Scandals in college admissions are just one more sign of the pressures corroding the value of education. College employees collude with wealthy parents to create fake athletic skills, in a time when students apply to dozens of schools, and even top grades don’t guarantee admission. Since athletics are a big part of schools’ prestige, and are considered a legitimate pathway to admission outside the grade-inflation tournament, it is hardly surprising that some try that side-door entry. There is not only grade inflation, but inflation in competition over the pseudo-credentials of extracurricular activites and community service. Efforts at increasing race and class equity in admissions increase the pressure among the affluent and the non-minority populations. Since sociological evidence shows that tests and grades favour children of the higher classes (whose families provide them with what Bourdieu called cultural capital), there are moves to eliminate test scores and/or grades as criteria of admission. What is left may be letters of recommendation and self-extolling essays--- what we might call “rhetorical inflation”, plus skin color or other demographic markers; but the result will do nothing to reduce the inflation of credentials. The underlying hope is that giving everybody a college degree will somehow bring about social equality. In reality, it will just add another chapter to the history of credential inflation.

Except for the small percentage of really good students who will take the tournament all the way to the most advanced degrees and become well-paid scientists and professionals, the growing disillusionment with the value of college degrees will result in more and more people looking for alternative routes to making a living. The big fortunes of the last 40 years--- the age of information technology—have been made by entrepreneurs who dropped out to pursue opportunities just opening up, instead of waiting to finish a degree. The path to fame and fortune is not monopolized by the education tournament. For the rest of us, finding more immediate ways of making a living (or living off someone else) will become more important.

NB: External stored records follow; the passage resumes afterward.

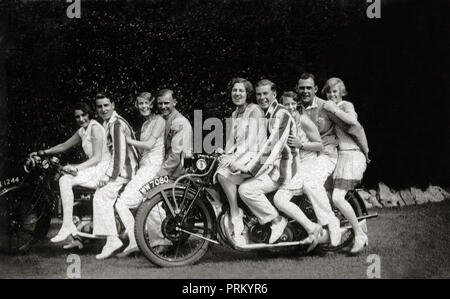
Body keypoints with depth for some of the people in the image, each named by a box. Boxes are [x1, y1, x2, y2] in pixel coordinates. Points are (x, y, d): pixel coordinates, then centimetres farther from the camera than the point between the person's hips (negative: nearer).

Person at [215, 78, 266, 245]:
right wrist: (226, 157, -2)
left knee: (224, 174, -29)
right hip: (238, 157, 7)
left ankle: (236, 217, -23)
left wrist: (235, 157, -23)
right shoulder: (235, 115, 23)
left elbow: (251, 139, -13)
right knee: (219, 172, -19)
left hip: (254, 156, -7)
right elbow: (231, 140, 17)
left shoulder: (254, 110, -2)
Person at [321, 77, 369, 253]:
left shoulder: (346, 105, -5)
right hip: (340, 155, 9)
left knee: (337, 198, -20)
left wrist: (334, 109, -20)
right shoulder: (328, 109, 22)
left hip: (351, 155, -9)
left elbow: (353, 121, -27)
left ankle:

P.S. The advent of Artificial Intelligence to write students’ papers, and other AI to grade them (not to mention to write their application essays and read them for admission) will do nothing to raise the honesty and status of the educational credential chase.

References

“More Say Colleges Aren’t Worth the Cost.” Wall Street Journal April 1, 2023 (NORC-Wall St. Journal survey)

Average Student Loan Debt (BestColleges.com) 

U.S. Bureau of the Census

Randall Collins. 2019. The Credential Society. 2nd edition. Columbia Univ. Press.

Richard Arum and Josipa Roksa. 2011. Academically Adrift: Limited Learning on College Campuses. Chicago: University of Chicago Press.

Richard Arum and Josipa Roksa. 2014. Aspiring Adults Adrift: Tentative Transitions of College Graduates. Chicago: University of Chicago Press.